Il metodo di mettere a punto un lavoro per una rivista o congresso dovrebbe essere materia di studio di ogni scuola di Omeopatia. Il numero di lavori pubblicati o presentati dagli studenti e dagli insegnanti dovrebbe essere uno dei parametri principali per valutare la scuola stessa. Come la Scienza Medica ufficiale ci insegna.
Ci sarà un Congresso FIAMO a Marzo, a Chianciano, probabilmente organizzato in troppo poco tempo. Ci sarà comunque un incontro fra Omeopati che non possono accontentarsi di stare insieme convivialmente.
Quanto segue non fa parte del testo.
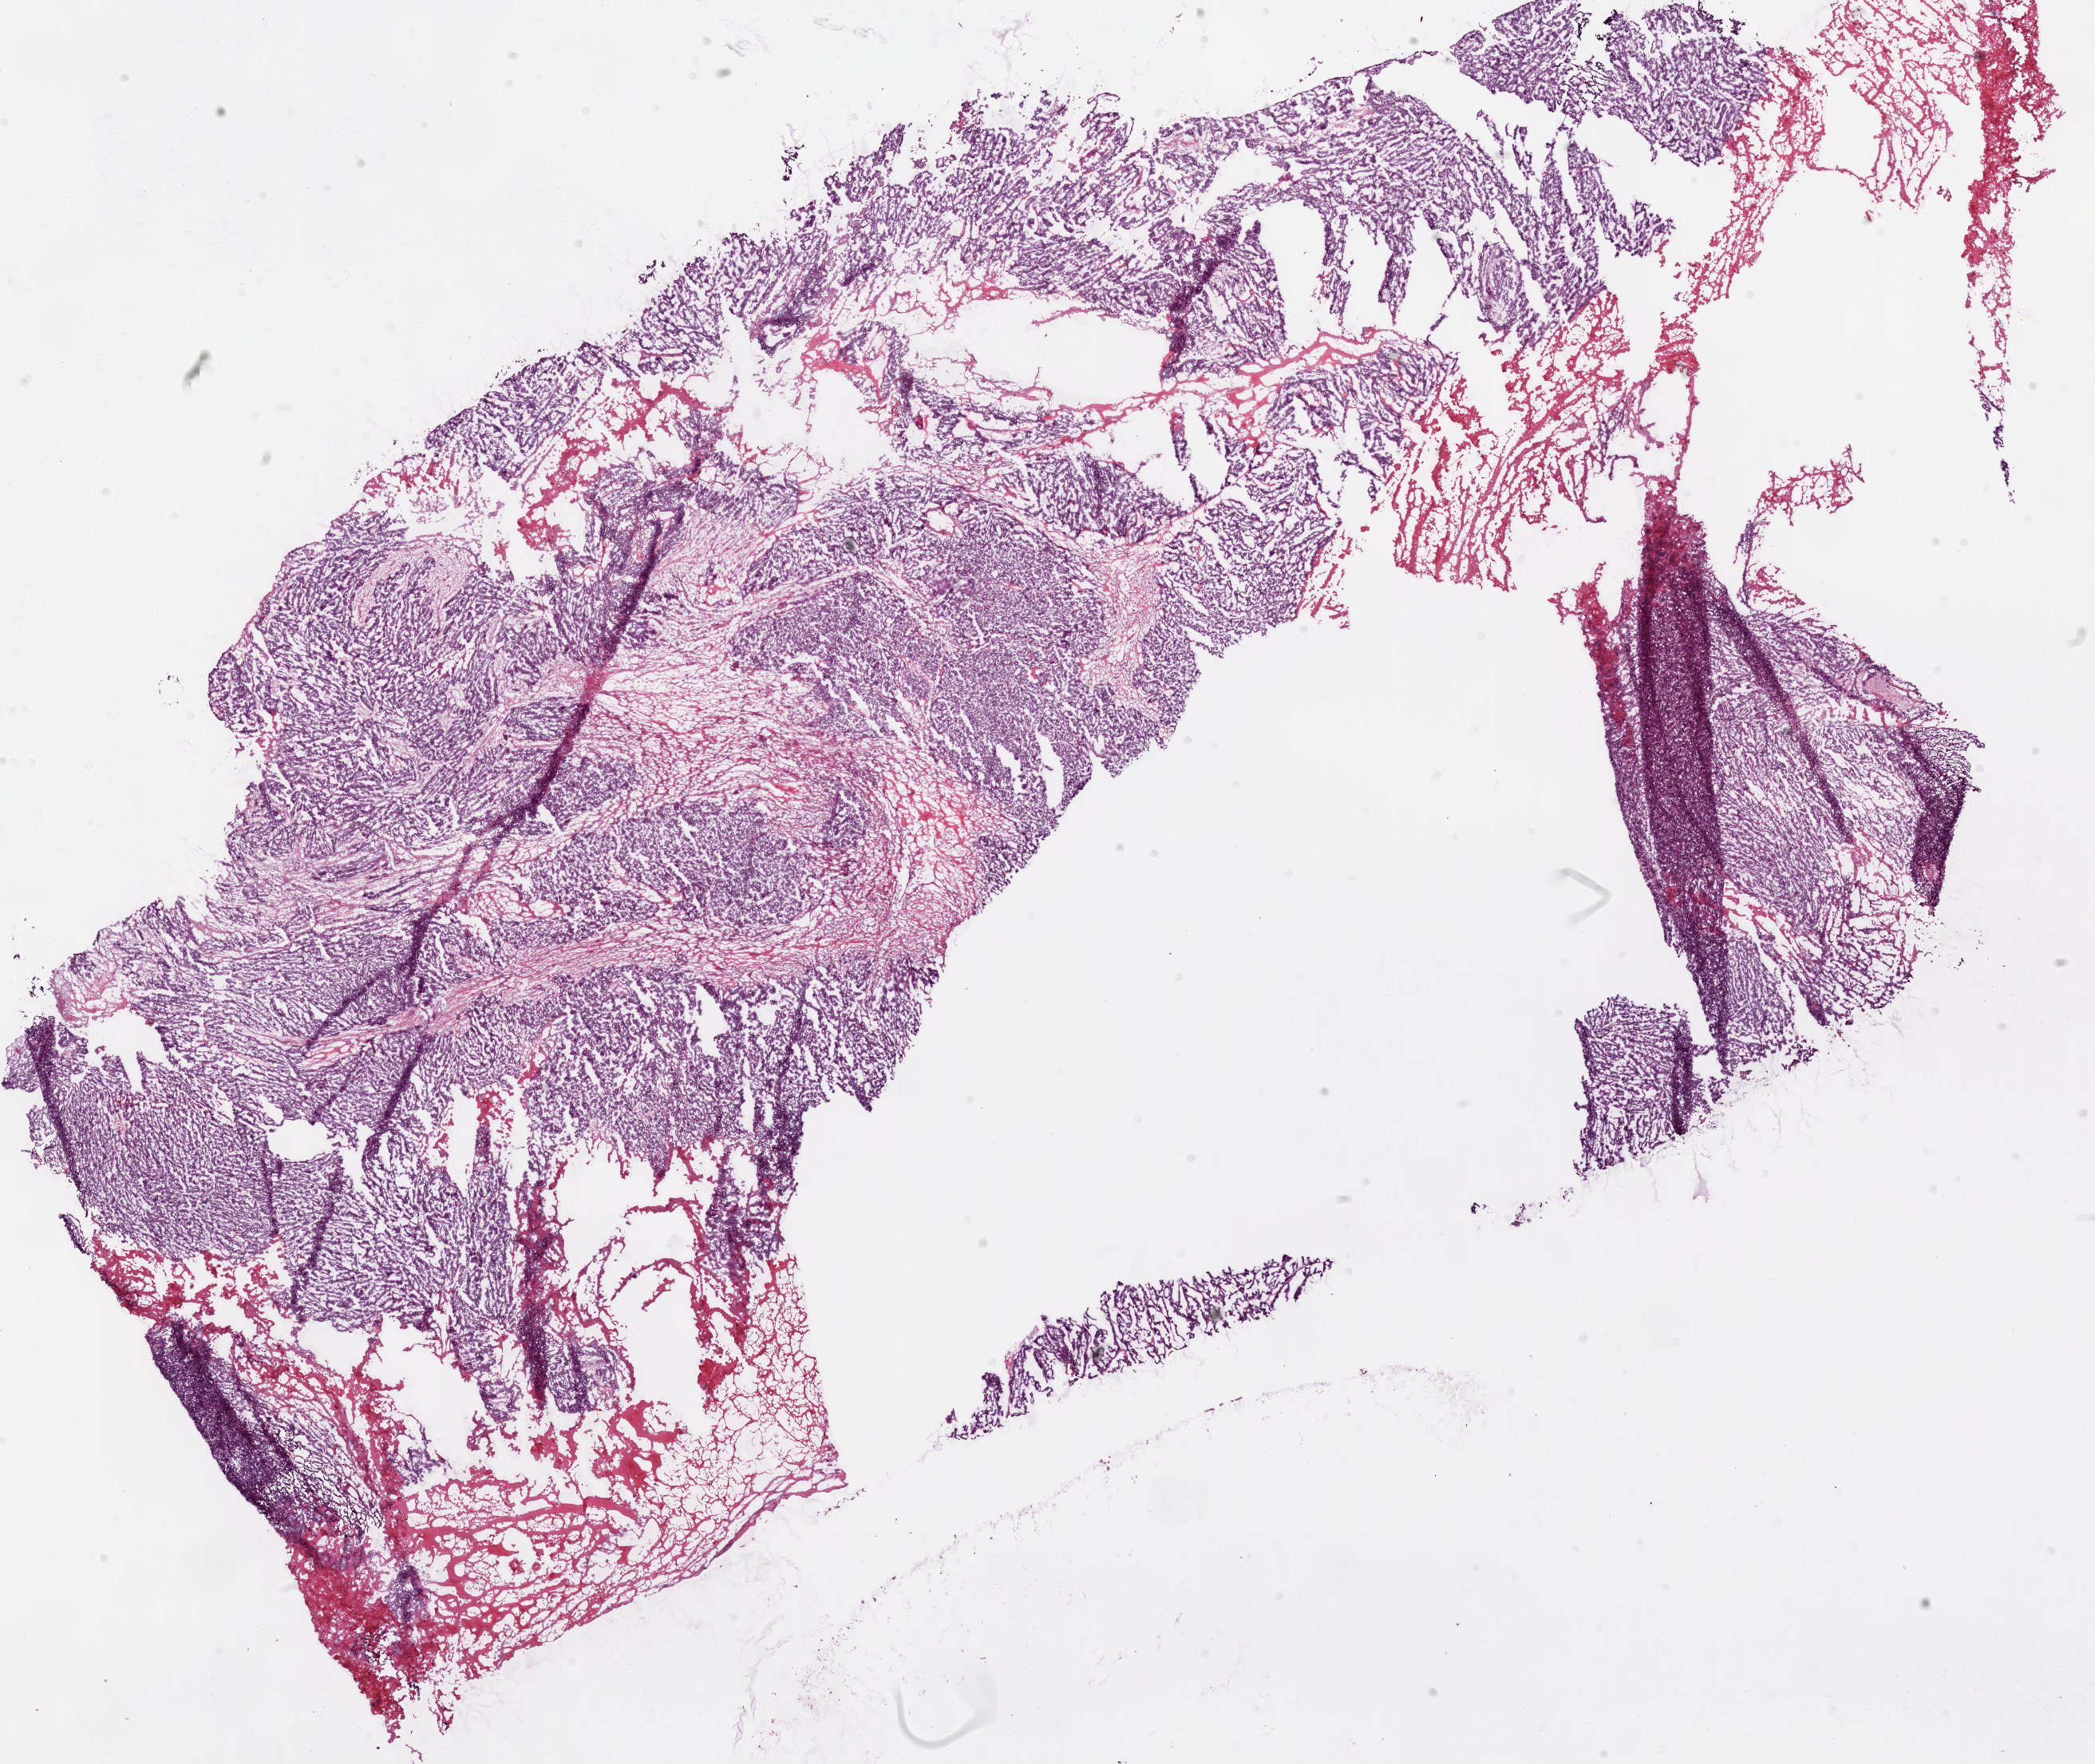
Whole-slide histology image, H&E-stained, a low-resolution overview of the entire scanned area, about 21.1 x 17.7 mm, frozen section from the bottom of the tissue portion, sample: primary tumour, ovary. Female, age 62 years at initial diagnosis. Histologic grade: G3 (poorly differentiated). Composition of this section per pathologist review: tumour cells 75%, tumour nuclei 95%, normal cells 0%, stromal cells 5%, necrosis 20%.
Histologic diagnosis: Serous cystadenocarcinoma, NOS. FIGO stage: IIIC. Laterality: left.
Questa si sarebbe decadenza!
Da un congresso ci si aspettano novità, stimoli, buoni lavori, iniziative. Questo dipende dai partecipanti, siano essi relatori o semplici auditori. Il congresso offrirà un’ulteriore occasione di porsi nuovamente il quesito e dare una risposta. Parteciperò o no? Porterò un mio lavoro o no? Sarò attivo o passivo, vitale o spento? Nulla è ineluttabile, in particolare la decadenza di un continente, di un paese, di un settore. Tutto dipende esclusivamente dagli individui che compongono tale comunità, dall’atteggiamento che decidono di assumere, se scelgono di contribuire o lasciarsi trascinare passivamente.